Diretor de filme LGBTQ+ atacado por Bolsonaro diz sofrer ameaças de morte

O cineasta Bruno Victor Santos revelou que vem recebendo ataques nas redes sociais após seu filme “Afronte” ser mencionado pelo presidente Jair Bolsonaro (PSL) numa live. O projeto da adaptação do curta […]

O cineasta Bruno Victor Santos revelou que vem recebendo ataques nas redes sociais após seu filme “Afronte” ser mencionado pelo presidente Jair Bolsonaro (PSL) numa live. O projeto da adaptação do curta numa série foi citado entre por Bolsonaro numa live em agosto, em que o presidente se manifestou contra produções de temática LGBTQ+, afirmando que não iria liberar verba para esse tipo de “filmes”.

“Um discurso de ataque tão direto do presidente valida que outras pessoas façam o mesmo”, escreveu o diretor num desabafo publicado pelo site The Intercept Brasil. “E eu recebi ataques extremamente dolorosos, desde apoios à fala [de Bolsonaro] e à censura, até gente falando da cor da minha pele, da minha orientação sexual.”

Bruno conta que ele foi chamado de “cosplay de Marielle Franco” em um dos ataques. Ele considera motivo de orgulho ser comparado à figura da vereadora assassinada em 2018, mas o motivo da associação é o pior possível. “O que eles estão falando que eu mereço ter uma morte parecida com a dela. E eu fiquei com medo, me retirei das redes sociais. E sei que essas pessoas são covardes e gostam de violência, e que elas querem que a população preta, principalmente LGBT, continue sendo massacrada”, declarou.

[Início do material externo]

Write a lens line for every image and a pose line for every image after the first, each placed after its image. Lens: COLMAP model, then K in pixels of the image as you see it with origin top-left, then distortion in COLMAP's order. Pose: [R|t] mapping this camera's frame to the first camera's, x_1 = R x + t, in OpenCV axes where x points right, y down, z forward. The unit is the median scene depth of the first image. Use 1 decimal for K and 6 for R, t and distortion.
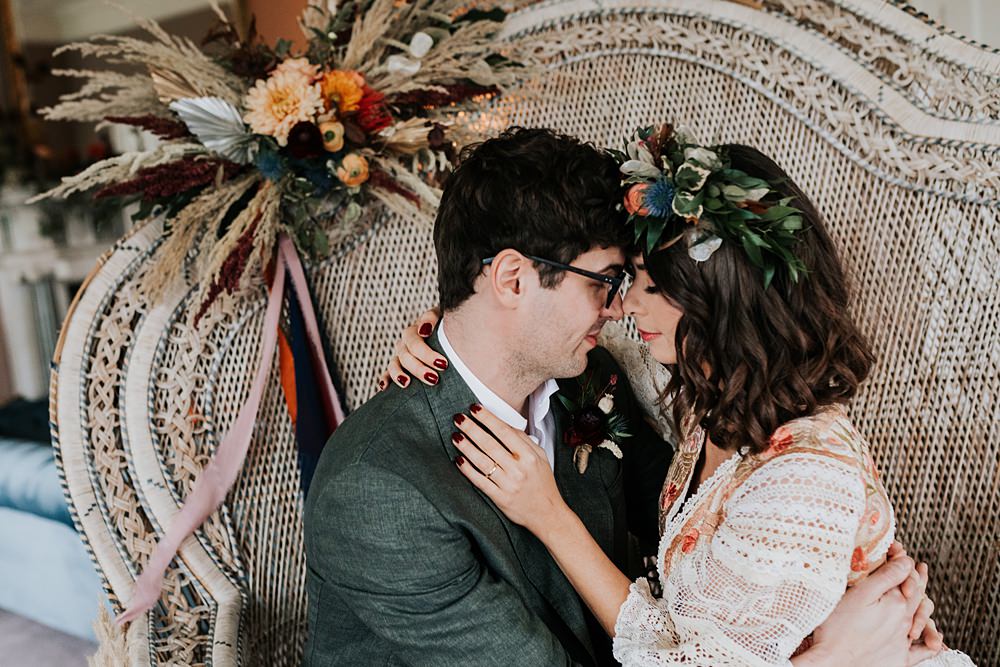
lens RADIAL K [[1066.5, 0, 439.5], [0, 1066.5, 392.9], [0, 0, 1]] dist [-0.004882, 0.026637]
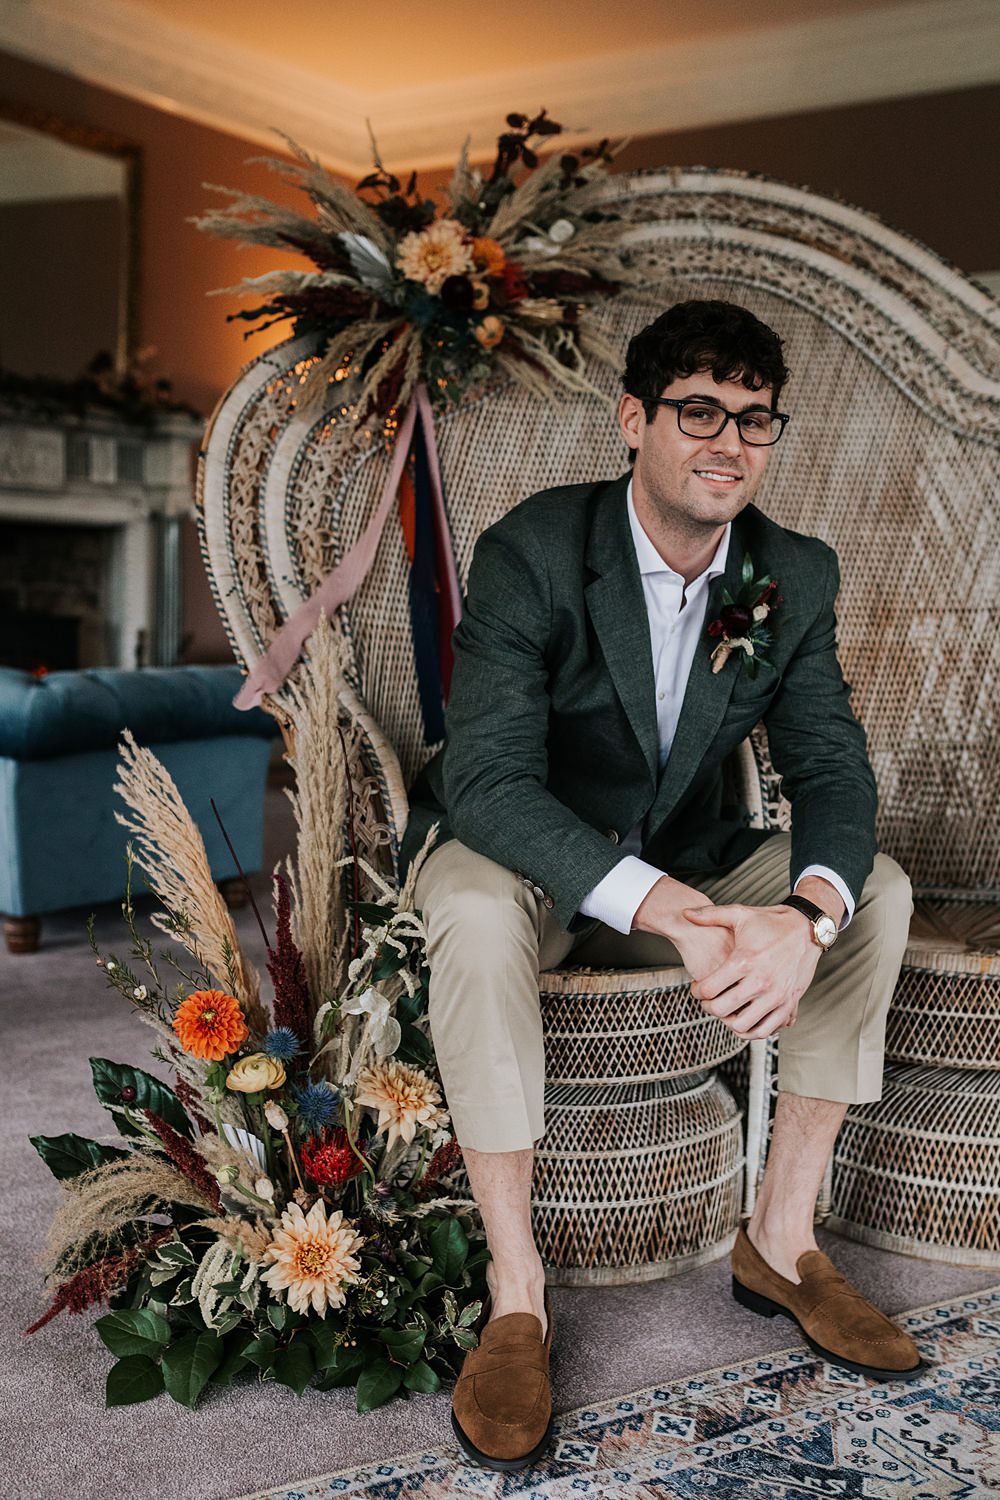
lens RADIAL K [[1518.9, 0, 537.7], [0, 1518.9, 790.0], [0, 0, 1]] dist [0.009262, -0.022203]
pose [[0.965150, 0.119290, 0.232929, -0.340859], [-0.107039, 0.992154, -0.064593, 0.345268], [-0.238807, 0.037409, 0.970346, -0.477125]]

Codirigdo por Bruno Victor e Marcus Azevedo, o curta “Afronte” mostra a realidade vivida por negros homossexuais no Distrito Federal. Exibido no Festival Mix Brasil de Cultura da Diversidade e no Festival de Brasília em 2017, a obra venceu o Prêmio Saruê, concedido pelo jornal Correio Braziliense no evento da capital – o nome é homenagem ao longa-metragem “O País de São Saruê”, de Vladimir Carvalho, retirado do Festival de Brasília em 1971 por conta da censura.

“Confesso que não entendi nada. Olha, a vida particular de quem quer que seja, ninguém tem nada a ver com isso, mas fazer um filme mostrando a realidade vivida por negros homossexuais no DF, não dá para entender. Mais um filme que foi para o saco”, disse o Bolsonaro, deixando claro a ordem de impedir a produção do projeto.

Seis dias depois, uma portaria do Ministério da Cidadania suspendeu o edital para a produção das séries atacadas pelo presidente – que, na ocasião da live, achava que eram filmes.

Para não fazer as séries, o ministro da Cidadania, Osmar Terra, encontrou uma brecha. Ele mandou suspender tudo alegando falta de nomeação dos membros do Comitê Gestor do FSA, responsável por direcionar as verbas arrecadadas com o Condecine (Contribuição para o Desenvolvimento da Indústria Cinematográfica Nacional, taxa cobrada da indústria de cinema, TV e telefonia) para seus respectivos programas de fomento. O detalhe é que a formação do comitê depende das indicações do governo. E, passados nove meses de sua posse, Bolsonaro ainda não indicou nenhum representante.

O decreto prevê a suspensão do edital por 180 dias, podendo prorrogar o prazo caso o comitê gestor continue sem as indicações dos membros do governo. Trata-se, portanto, de uma inação intencional, como estratégia para censurar obras, cujo efeito colateral, pela justificativa apresentada, travou o financiamento de todo o setor.

Como (apenas) a Pipoca Moderna vem alertando, isto não afetou apenas as séries que tiveram seu edital suspenso. Todos os projetos audiovisuais estão impedidos de receber financiamento, com base na justificativa apresentada. E isso já traz consequências claras para o setor.

Após a fala de Bolsonaro e a ação de Osmar Terra, entidades LGBTQ+ denunciam o presidente na Procuradoria Geral da República por homofobia e o MPF (Ministério Público Federal) no Rio de Janeiro já instaurou um inquérito civil para apurar a suspensão do edital. A suspeita de homofobia também é uma das questões apuradas.

Além disso, a suspensão do edital está enfrentando processos da entidades representantes da indústria audiovisual brasileira.

Bolsonaro já foi condenado por declarações homofóbicas em 2011, tendo que pagar R$ 150 mil, por danos morais, ao Fundo de Defesa dos Direitos Difusos (FDDD) do Ministério da Justiça. Isto porque na época o crime não era equiparado ao racismo, que contempla penas de reclusão. Isto mudou neste ano, em entendimento do STF (Supremo Tribunal Federal) que igualou as punições a todos os atos de intolerância.